Fast part manipulation with maximum care
As the Petri dish components are still warm from the manufacturing process, they are not removed using conventional gripping technology, but are form-locked and fixed by vacuum for the greatest possible protection. In the downstream automation, the molded parts are forwarded to two transfer stations, where they are also handled form-locked and thus held without force (Fig. 5). Subsequently, the transfer station turns the Petri dish bases and lids by 90 degrees in order to correctly orient one to another for assembly. The dishes are placed with the opening upwards as the lids are placed with the opening downwards into the assembly shuttle. Then the lids are placed onto the bases and the assembled Petri dishes are stacked downwards. This prevents the inside of the dish from being contaminated (the lid is larger than the base) or deforming of the product through influences of force. The warmest and most easily deformable Petri dish is always on top of the stack. Thus a total of eight stacks with an adjustable height of up to 33 dishes (max. 500 mm) are formed. The completed stacks are transported via a buffer zone to the automatic packaging station. The packing station is an improved version of the fully automatic packaging system developed by HEKUMA and proven for many years. Here, stacks are individually inserted into a film tube, which is then welded (Fig. 6). The advantage of using the blown tubular instead of a flat film as packaging material is the reduced quantity and length of the welded seams and the associated potential for leaks could be reduced. New is the ability of the system to process thinner films with a minimum wall thickness of 40 microns. Furthermore, the station has been optimized to keep pace with the higher performance requirements. The footprint of the automated system could be significantly reduced through re-engineering. The packaged stacks of Petri dishes are transported by a conveyor to manual packaging stations or to a fully automatic packaging system, where they are placed into bags or cartons.

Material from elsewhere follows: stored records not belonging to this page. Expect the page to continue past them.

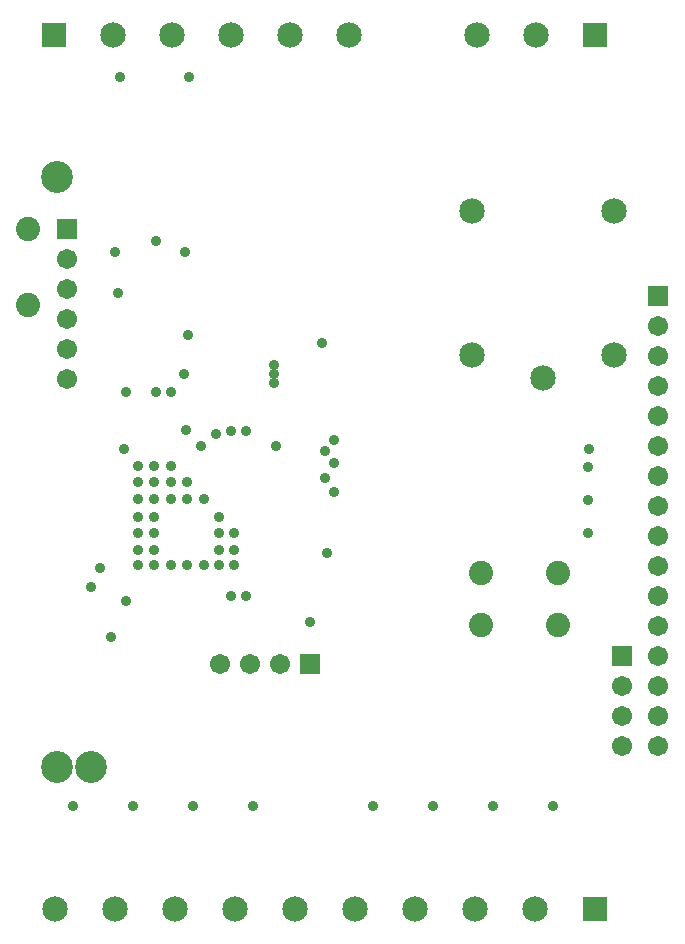
<source format=gbr>
%TF.GenerationSoftware,Altium Limited,Altium Designer,21.4.1 (30)*%
G04 Layer_Color=16711935*
%FSLAX44Y44*%
%MOMM*%
%TF.SameCoordinates,EB49FF53-C53B-41EF-AC46-A12079E47AB4*%
%TF.FilePolarity,Negative*%
%TF.FileFunction,Soldermask,Bot*%
%TF.Part,Single*%
G01*
G75*
%TA.AperFunction,ComponentPad*%
%ADD37R,2.1532X2.1532*%
%ADD38C,2.1532*%
%ADD39C,2.0532*%
%ADD40R,1.7032X1.7032*%
%ADD41C,1.7032*%
%ADD42R,1.7032X1.7032*%
%TA.AperFunction,ViaPad*%
%ADD43C,0.9032*%
%ADD44C,2.7032*%
D37*
X497390Y779780D02*
D03*
X39370D02*
D03*
X497390Y40040D02*
D03*
D38*
X447390Y779780D02*
D03*
X397390D02*
D03*
X453700Y489190D02*
D03*
X393700Y509190D02*
D03*
Y631190D02*
D03*
X513700D02*
D03*
Y509190D02*
D03*
X289370Y779780D02*
D03*
X239370D02*
D03*
X189370D02*
D03*
X139370D02*
D03*
X89370D02*
D03*
X446590Y40040D02*
D03*
X395790D02*
D03*
X344990D02*
D03*
X294190D02*
D03*
X243390D02*
D03*
X192590D02*
D03*
X141790D02*
D03*
X90990D02*
D03*
X40190D02*
D03*
D39*
X400740Y280320D02*
D03*
X465740D02*
D03*
X400740Y324770D02*
D03*
X465740D02*
D03*
X17780Y615950D02*
D03*
Y550950D02*
D03*
D40*
X520700Y254000D02*
D03*
X551180Y558800D02*
D03*
X50800Y615950D02*
D03*
D41*
X520700Y228600D02*
D03*
Y203200D02*
D03*
Y177800D02*
D03*
X551180D02*
D03*
Y203200D02*
D03*
Y228600D02*
D03*
Y254000D02*
D03*
Y279400D02*
D03*
Y304800D02*
D03*
Y330200D02*
D03*
Y355600D02*
D03*
Y381000D02*
D03*
Y406400D02*
D03*
Y431800D02*
D03*
Y457200D02*
D03*
Y482600D02*
D03*
Y508000D02*
D03*
Y533400D02*
D03*
X231140Y247650D02*
D03*
X205740D02*
D03*
X180340D02*
D03*
X50800Y590550D02*
D03*
Y565150D02*
D03*
Y539750D02*
D03*
Y514350D02*
D03*
Y488950D02*
D03*
D42*
X256540Y247650D02*
D03*
D43*
X270510Y341630D02*
D03*
X256540Y283210D02*
D03*
X226060Y485140D02*
D03*
Y492760D02*
D03*
Y500380D02*
D03*
X153670Y744220D02*
D03*
X95250D02*
D03*
X276854Y392854D02*
D03*
X276860Y417830D02*
D03*
Y437190D02*
D03*
X269240Y427650D02*
D03*
X201930Y444500D02*
D03*
X189230D02*
D03*
X176530Y441960D02*
D03*
X163830Y431800D02*
D03*
X227330D02*
D03*
X492760Y429260D02*
D03*
X99060D02*
D03*
X151130Y445770D02*
D03*
X491600Y414020D02*
D03*
X491490Y386080D02*
D03*
X491600Y358140D02*
D03*
X269240Y405130D02*
D03*
X149680Y492762D02*
D03*
X125730Y605790D02*
D03*
X91440Y596099D02*
D03*
X149970Y595860D02*
D03*
X266565Y519295D02*
D03*
X100330Y477520D02*
D03*
X78740Y328930D02*
D03*
X71120Y312420D02*
D03*
X87630Y270510D02*
D03*
X106680Y127000D02*
D03*
X462280D02*
D03*
X189230Y304800D02*
D03*
X201930D02*
D03*
X93980Y561340D02*
D03*
X152510Y526010D02*
D03*
X138430Y477520D02*
D03*
X125730D02*
D03*
X138430Y401320D02*
D03*
X110490D02*
D03*
X124460D02*
D03*
X152400D02*
D03*
X110490Y415290D02*
D03*
X124460D02*
D03*
X138430D02*
D03*
X179070Y331470D02*
D03*
X110490Y344170D02*
D03*
X179070D02*
D03*
X124460D02*
D03*
Y331470D02*
D03*
X191770D02*
D03*
X152400D02*
D03*
X110490D02*
D03*
X166370D02*
D03*
X138430D02*
D03*
X191770Y344170D02*
D03*
X179070Y372110D02*
D03*
Y358140D02*
D03*
X191770D02*
D03*
X110490D02*
D03*
X138430Y387350D02*
D03*
X124460Y372110D02*
D03*
Y358140D02*
D03*
X110490Y372110D02*
D03*
Y387350D02*
D03*
X124460D02*
D03*
X152400D02*
D03*
X166370D02*
D03*
X55880Y127000D02*
D03*
X157480D02*
D03*
X208280D02*
D03*
X309880D02*
D03*
X360680D02*
D03*
X411480D02*
D03*
X100330Y300990D02*
D03*
D44*
X42000Y160000D02*
D03*
X71000D02*
D03*
X42000Y660000D02*
D03*
%TF.MD5,c8817f768343abf6538d900b0752a72c*%
M02*

</source>
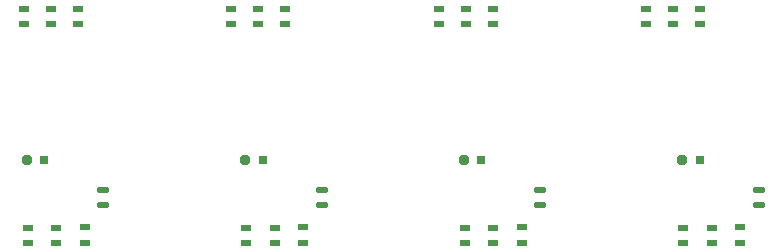
<source format=gtp>
G04*
G04 #@! TF.GenerationSoftware,Altium Limited,Altium Designer,20.1.8 (145)*
G04*
G04 Layer_Color=8421504*
%FSLAX25Y25*%
%MOIN*%
G70*
G04*
G04 #@! TF.SameCoordinates,412804ED-27A4-4B33-A170-4839FA9A990F*
G04*
G04*
G04 #@! TF.FilePolarity,Positive*
G04*
G01*
G75*
%ADD10R,0.03740X0.01968*%
G04:AMPARAMS|DCode=11|XSize=19.68mil|YSize=37.4mil|CornerRadius=4.92mil|HoleSize=0mil|Usage=FLASHONLY|Rotation=270.000|XOffset=0mil|YOffset=0mil|HoleType=Round|Shape=RoundedRectangle|*
%AMROUNDEDRECTD11*
21,1,0.01968,0.02756,0,0,270.0*
21,1,0.00984,0.03740,0,0,270.0*
1,1,0.00984,-0.01378,-0.00492*
1,1,0.00984,-0.01378,0.00492*
1,1,0.00984,0.01378,0.00492*
1,1,0.00984,0.01378,-0.00492*
%
%ADD11ROUNDEDRECTD11*%
G04:AMPARAMS|DCode=12|XSize=31.5mil|YSize=31.5mil|CornerRadius=7.87mil|HoleSize=0mil|Usage=FLASHONLY|Rotation=0.000|XOffset=0mil|YOffset=0mil|HoleType=Round|Shape=RoundedRectangle|*
%AMROUNDEDRECTD12*
21,1,0.03150,0.01575,0,0,0.0*
21,1,0.01575,0.03150,0,0,0.0*
1,1,0.01575,0.00787,-0.00787*
1,1,0.01575,-0.00787,-0.00787*
1,1,0.01575,-0.00787,0.00787*
1,1,0.01575,0.00787,0.00787*
%
%ADD12ROUNDEDRECTD12*%
%ADD13R,0.03150X0.03150*%
%ADD16R,0.03543X0.01968*%
D10*
X54894Y15114D02*
D03*
Y20232D02*
D03*
X35996Y20126D02*
D03*
Y15008D02*
D03*
X45445Y15008D02*
D03*
Y20126D02*
D03*
X127728Y15114D02*
D03*
Y20232D02*
D03*
X108831Y20126D02*
D03*
Y15008D02*
D03*
X118280Y15008D02*
D03*
Y20126D02*
D03*
X200563Y15114D02*
D03*
Y20232D02*
D03*
X181665Y20126D02*
D03*
Y15008D02*
D03*
X191114Y15008D02*
D03*
Y20126D02*
D03*
X273398Y15114D02*
D03*
Y20232D02*
D03*
X254500Y20126D02*
D03*
Y15008D02*
D03*
X263949Y15008D02*
D03*
Y20126D02*
D03*
X260067Y87933D02*
D03*
Y93051D02*
D03*
X190945Y87933D02*
D03*
Y93051D02*
D03*
X121823Y87933D02*
D03*
Y93051D02*
D03*
X52701Y87933D02*
D03*
Y93051D02*
D03*
D11*
X61193Y32651D02*
D03*
Y27533D02*
D03*
X134028Y32651D02*
D03*
Y27533D02*
D03*
X206862Y32651D02*
D03*
Y27533D02*
D03*
X279697Y32651D02*
D03*
Y27533D02*
D03*
D12*
X35602Y42764D02*
D03*
X108437D02*
D03*
X181272D02*
D03*
X254106D02*
D03*
D13*
X41508D02*
D03*
X114342D02*
D03*
X187177D02*
D03*
X260012D02*
D03*
D16*
X242067Y93051D02*
D03*
Y87933D02*
D03*
X251067Y93051D02*
D03*
Y87933D02*
D03*
X172945Y93051D02*
D03*
Y87933D02*
D03*
X181945Y93051D02*
D03*
Y87933D02*
D03*
X103823Y93051D02*
D03*
Y87933D02*
D03*
X112823Y93051D02*
D03*
Y87933D02*
D03*
X34701Y93051D02*
D03*
Y87933D02*
D03*
X43701Y93051D02*
D03*
Y87933D02*
D03*
M02*

</source>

Flexibility and multipurpose use is part of the concept
Despite the focus on high performance, the automation concept takes into account the consistent, flexible use of all components. With interchangeable inserts, the system can be quickly converted to different Petri dish types and sizes. It is also easily possible to equip the system with additional features like corona treatment.
Summary
With the current degree of evolution of the known high-performance automation systems HEKUMA has succeeded in defending its leading position in handling performance and system efficiency. This is not solely the result of more powerful drives, but above all a continuous fine-tuning of all system modules and interfaces to each other, without compromising long-term quality.